Aparat Bersatu Cegah Peredaran Rokok Ilegal
Klikwarta.com, Madiun - Upaya pemberantasan peredaran Barang Kena Cukai (BKC) ilegal terus dilakukan secara terpadu di wilayah Kabupaten Madiun. Anggota Koramil 0803-11/Geger bersama personel Polsek Geger dan Satpol PP Kabupaten Madiun mendampingi kegiatan Operasi Bersama BKC Ilegal yang dilaksanakan oleh Tim Satuan Tugas (Satgas) Bea Cukai Kabupaten Madiun di wilayah Kecamatan Geger, Kabupaten Madiun.
Kegiatan yang berlangsung pada hari ini tersebut merupakan bentuk sinergi lintas instansi dalam menekan peredaran rokok ilegal yang berpotensi merugikan negara dan mengganggu iklim usaha yang sehat. Operasi menyasar sejumlah titik yang diduga menjadi lokasi peredaran maupun penjualan produk hasil tembakau tanpa pita cukai resmi atau yang tidak sesuai ketentuan.
Danramil 0803-11/Geger, Kapten Inf Muslihin melalui anggotanya menjelaskan bahwa pendampingan dilakukan untuk memberikan dukungan keamanan dan kelancaran selama pelaksanaan operasi di lapangan. Kehadiran aparat TNI, Polri, dan Satpol PP juga bertujuan memastikan kegiatan berjalan tertib serta memberikan edukasi kepada masyarakat terkait pentingnya mematuhi aturan cukai.

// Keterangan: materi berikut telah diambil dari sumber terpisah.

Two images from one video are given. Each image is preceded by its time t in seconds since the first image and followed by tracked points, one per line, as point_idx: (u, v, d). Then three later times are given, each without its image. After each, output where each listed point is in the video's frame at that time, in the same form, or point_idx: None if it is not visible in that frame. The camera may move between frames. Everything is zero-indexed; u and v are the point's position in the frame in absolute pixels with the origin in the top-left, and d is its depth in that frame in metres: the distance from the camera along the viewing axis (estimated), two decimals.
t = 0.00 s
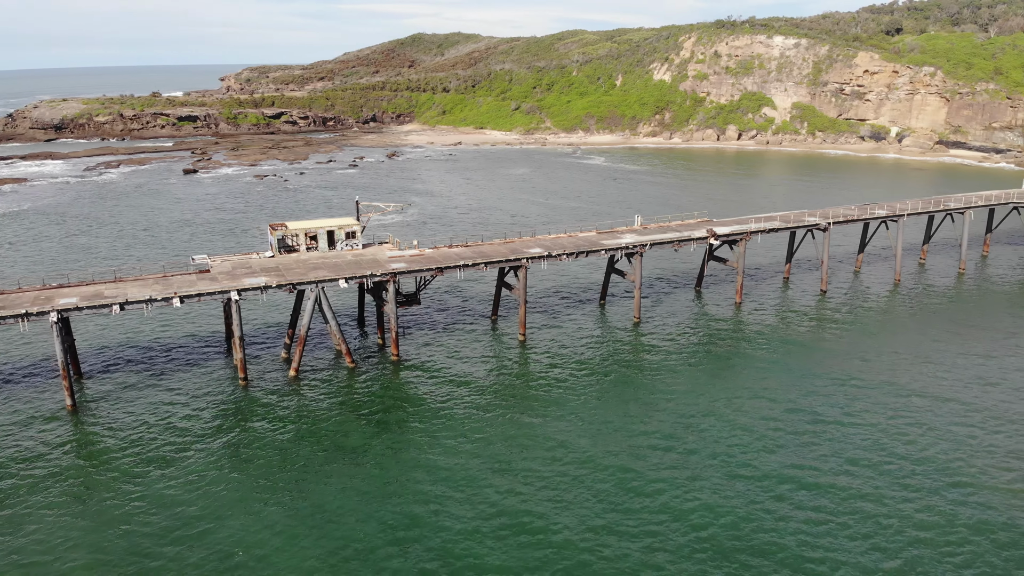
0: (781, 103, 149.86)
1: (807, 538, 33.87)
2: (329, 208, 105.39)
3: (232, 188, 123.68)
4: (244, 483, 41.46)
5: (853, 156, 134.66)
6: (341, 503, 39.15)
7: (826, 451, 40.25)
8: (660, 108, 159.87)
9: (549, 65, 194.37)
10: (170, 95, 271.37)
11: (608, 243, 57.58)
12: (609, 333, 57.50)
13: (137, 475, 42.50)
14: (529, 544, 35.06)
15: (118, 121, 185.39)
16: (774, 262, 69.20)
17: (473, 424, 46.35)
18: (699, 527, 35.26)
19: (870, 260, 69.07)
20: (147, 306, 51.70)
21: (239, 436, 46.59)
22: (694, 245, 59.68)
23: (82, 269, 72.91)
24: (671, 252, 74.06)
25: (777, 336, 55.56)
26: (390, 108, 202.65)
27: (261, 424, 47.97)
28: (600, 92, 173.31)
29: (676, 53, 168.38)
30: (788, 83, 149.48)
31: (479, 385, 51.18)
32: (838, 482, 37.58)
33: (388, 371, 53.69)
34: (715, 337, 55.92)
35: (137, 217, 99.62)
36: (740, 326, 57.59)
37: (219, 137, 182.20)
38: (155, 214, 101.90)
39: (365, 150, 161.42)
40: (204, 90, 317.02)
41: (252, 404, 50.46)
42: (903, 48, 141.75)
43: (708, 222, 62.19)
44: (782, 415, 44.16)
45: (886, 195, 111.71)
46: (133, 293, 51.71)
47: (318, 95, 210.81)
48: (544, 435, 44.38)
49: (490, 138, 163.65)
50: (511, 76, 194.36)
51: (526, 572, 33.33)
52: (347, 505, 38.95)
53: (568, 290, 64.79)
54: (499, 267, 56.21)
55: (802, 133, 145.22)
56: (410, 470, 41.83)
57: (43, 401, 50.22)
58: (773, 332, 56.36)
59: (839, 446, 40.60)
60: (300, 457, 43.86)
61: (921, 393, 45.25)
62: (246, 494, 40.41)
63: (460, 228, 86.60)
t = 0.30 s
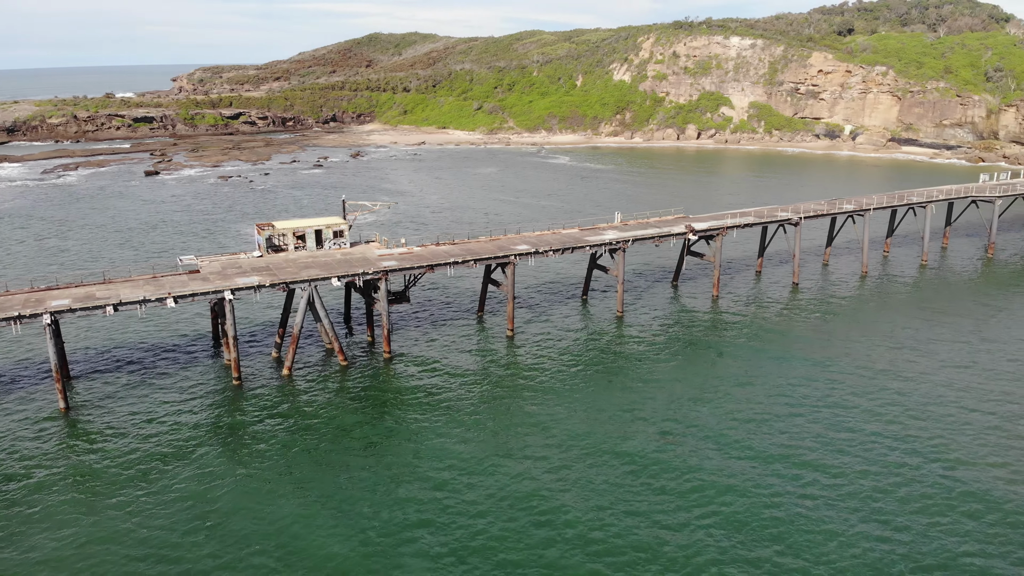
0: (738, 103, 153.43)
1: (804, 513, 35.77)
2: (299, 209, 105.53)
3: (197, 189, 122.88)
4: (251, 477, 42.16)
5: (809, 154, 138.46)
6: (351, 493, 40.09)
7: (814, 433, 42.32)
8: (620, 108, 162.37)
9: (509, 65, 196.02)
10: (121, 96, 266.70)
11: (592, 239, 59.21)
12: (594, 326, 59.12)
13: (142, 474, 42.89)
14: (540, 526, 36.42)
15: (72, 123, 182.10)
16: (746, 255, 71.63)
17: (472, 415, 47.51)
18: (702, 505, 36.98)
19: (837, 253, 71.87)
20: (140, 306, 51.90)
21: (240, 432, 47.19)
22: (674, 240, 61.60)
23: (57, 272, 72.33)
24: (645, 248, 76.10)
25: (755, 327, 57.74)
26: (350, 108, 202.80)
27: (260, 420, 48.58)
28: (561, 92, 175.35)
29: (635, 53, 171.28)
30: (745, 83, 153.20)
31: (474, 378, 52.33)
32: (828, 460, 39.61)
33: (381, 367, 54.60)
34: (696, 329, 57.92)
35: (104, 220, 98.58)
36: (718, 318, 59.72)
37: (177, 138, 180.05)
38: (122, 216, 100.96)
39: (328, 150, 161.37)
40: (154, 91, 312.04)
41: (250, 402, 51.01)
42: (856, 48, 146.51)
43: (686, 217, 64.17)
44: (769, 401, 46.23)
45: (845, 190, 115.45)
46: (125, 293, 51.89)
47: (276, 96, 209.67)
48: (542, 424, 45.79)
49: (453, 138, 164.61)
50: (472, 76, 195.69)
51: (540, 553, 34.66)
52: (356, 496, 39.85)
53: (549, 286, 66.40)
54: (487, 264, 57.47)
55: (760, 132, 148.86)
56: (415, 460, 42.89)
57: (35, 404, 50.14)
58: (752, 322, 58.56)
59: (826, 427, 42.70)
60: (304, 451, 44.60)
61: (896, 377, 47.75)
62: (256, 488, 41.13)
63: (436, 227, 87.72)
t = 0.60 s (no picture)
0: (697, 103, 156.72)
1: (800, 489, 37.73)
2: (269, 211, 105.52)
3: (163, 191, 121.93)
4: (256, 472, 42.88)
5: (768, 152, 141.89)
6: (358, 486, 41.12)
7: (800, 416, 44.48)
8: (582, 108, 164.62)
9: (469, 65, 197.29)
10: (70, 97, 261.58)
11: (576, 236, 60.85)
12: (578, 320, 60.79)
13: (145, 472, 43.34)
14: (549, 510, 37.87)
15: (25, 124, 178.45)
16: (718, 251, 74.04)
17: (468, 408, 48.78)
18: (703, 485, 38.77)
19: (804, 248, 74.60)
20: (133, 307, 52.15)
21: (240, 430, 47.82)
22: (654, 235, 63.52)
23: (34, 276, 71.78)
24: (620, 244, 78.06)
25: (734, 318, 59.93)
26: (310, 108, 202.11)
27: (258, 418, 49.24)
28: (522, 92, 177.11)
29: (595, 53, 173.88)
30: (703, 83, 156.64)
31: (466, 373, 53.58)
32: (817, 440, 41.71)
33: (373, 364, 55.53)
34: (677, 322, 59.92)
35: (70, 223, 97.42)
36: (697, 310, 61.83)
37: (134, 139, 177.67)
38: (90, 219, 99.98)
39: (292, 150, 160.89)
40: (104, 91, 306.47)
41: (245, 400, 51.58)
42: (810, 49, 150.88)
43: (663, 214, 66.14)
44: (754, 387, 48.32)
45: (803, 187, 118.98)
46: (119, 295, 52.14)
47: (234, 96, 207.99)
48: (538, 415, 47.27)
49: (416, 138, 165.27)
50: (432, 76, 196.51)
51: (552, 535, 36.07)
52: (366, 488, 40.93)
53: (531, 282, 67.98)
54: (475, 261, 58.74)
55: (719, 131, 152.18)
56: (418, 452, 44.06)
57: (29, 407, 50.12)
58: (731, 314, 60.76)
59: (812, 410, 44.84)
60: (306, 447, 45.44)
61: (872, 362, 50.25)
62: (264, 482, 41.91)
63: (411, 226, 88.73)
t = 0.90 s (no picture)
0: (657, 102, 159.61)
1: (794, 467, 39.78)
2: (239, 212, 105.22)
3: (127, 193, 120.57)
4: (261, 467, 43.61)
5: (727, 150, 145.14)
6: (364, 477, 42.15)
7: (783, 400, 46.69)
8: (544, 108, 166.53)
9: (429, 65, 197.99)
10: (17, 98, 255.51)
11: (560, 233, 62.45)
12: (562, 315, 62.37)
13: (148, 469, 43.73)
14: (556, 493, 39.37)
15: None
16: (691, 247, 76.29)
17: (463, 401, 50.03)
18: (702, 467, 40.60)
19: (773, 242, 77.25)
20: (126, 308, 52.32)
21: (239, 426, 48.39)
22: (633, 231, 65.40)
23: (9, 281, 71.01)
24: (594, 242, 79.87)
25: (711, 310, 62.09)
26: (268, 109, 200.75)
27: (255, 414, 49.85)
28: (484, 92, 178.40)
29: (556, 54, 176.03)
30: (662, 83, 159.72)
31: (457, 367, 54.80)
32: (803, 422, 43.93)
33: (364, 361, 56.41)
34: (658, 314, 61.85)
35: (35, 226, 95.90)
36: (676, 303, 63.89)
37: (90, 141, 174.80)
38: (56, 222, 98.71)
39: (254, 151, 159.94)
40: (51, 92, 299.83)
41: (240, 398, 52.10)
42: (766, 49, 155.09)
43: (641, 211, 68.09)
44: (738, 374, 50.40)
45: (764, 184, 122.25)
46: (111, 296, 52.30)
47: (190, 97, 205.65)
48: (532, 406, 48.72)
49: (379, 138, 165.50)
50: (392, 76, 196.76)
51: (563, 517, 37.55)
52: (372, 478, 42.00)
53: (512, 279, 69.45)
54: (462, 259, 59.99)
55: (678, 130, 155.09)
56: (419, 443, 45.20)
57: (24, 411, 50.02)
58: (709, 306, 62.89)
59: (797, 395, 47.04)
60: (308, 441, 46.25)
61: (847, 349, 52.69)
62: (270, 476, 42.68)
63: (386, 226, 89.52)
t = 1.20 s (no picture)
0: (617, 102, 162.42)
1: (782, 448, 41.96)
2: (210, 214, 104.84)
3: (91, 196, 119.15)
4: (266, 460, 44.42)
5: (687, 149, 148.17)
6: (369, 467, 43.23)
7: (765, 386, 48.95)
8: (506, 108, 168.22)
9: (389, 65, 198.31)
10: None
11: (542, 230, 64.09)
12: (546, 310, 63.96)
13: (153, 465, 44.25)
14: (559, 478, 40.99)
15: None
16: (664, 244, 78.53)
17: (457, 393, 51.31)
18: (695, 449, 42.57)
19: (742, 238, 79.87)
20: (120, 309, 52.53)
21: (238, 422, 49.02)
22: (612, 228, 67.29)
23: None
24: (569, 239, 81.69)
25: (689, 302, 64.19)
26: (226, 109, 199.10)
27: (252, 410, 50.49)
28: (446, 92, 179.43)
29: (516, 54, 177.80)
30: (622, 84, 162.57)
31: (448, 361, 56.06)
32: (787, 405, 46.24)
33: (355, 357, 57.31)
34: (639, 307, 63.77)
35: (1, 230, 94.57)
36: (654, 297, 65.89)
37: (44, 143, 171.80)
38: (23, 225, 97.38)
39: (215, 152, 158.80)
40: None
41: (235, 395, 52.65)
42: (723, 49, 158.84)
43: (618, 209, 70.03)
44: (721, 362, 52.51)
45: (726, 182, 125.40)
46: (105, 298, 52.53)
47: (145, 98, 202.98)
48: (526, 395, 50.18)
49: (342, 138, 165.51)
50: (352, 76, 196.67)
51: (567, 499, 39.21)
52: (377, 468, 43.10)
53: (493, 277, 70.91)
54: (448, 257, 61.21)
55: (639, 130, 157.95)
56: (419, 434, 46.38)
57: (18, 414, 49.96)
58: (687, 299, 65.01)
59: (778, 380, 49.36)
60: (309, 435, 47.12)
61: (823, 337, 55.17)
62: (277, 468, 43.52)
63: (361, 226, 90.29)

“Operasi ini merupakan langkah nyata dalam mendukung program pemerintah untuk memberantas peredaran rokok ilegal. Selain menjaga ketertiban, kegiatan ini juga bertujuan meningkatkan kesadaran masyarakat agar tidak memperjualbelikan maupun mengonsumsi produk yang tidak memenuhi ketentuan perundang-undangan,” ujarnya.
Dalam pelaksanaannya, Tim Satgas Bea Cukai melakukan pemeriksaan terhadap sejumlah toko dan tempat usaha yang menjual produk hasil tembakau. Petugas memberikan sosialisasi kepada para pedagang mengenai ciri-ciri rokok legal serta konsekuensi hukum yang dapat dikenakan apabila terbukti memperdagangkan BKC ilegal.
Melalui operasi gabungan ini, diharapkan peredaran rokok ilegal di wilayah Kecamatan Geger dapat diminimalkan sehingga penerimaan negara dari sektor cukai tetap terjaga dan masyarakat semakin memahami pentingnya mendukung produk yang legal dan sesuai aturan.
Kegiatan berlangsung dengan aman, tertib, dan mendapat dukungan dari masyarakat setempat sebagai bentuk komitmen bersama dalam menciptakan lingkungan yang taat hukum dan bebas dari peredaran barang kena cukai ilegal.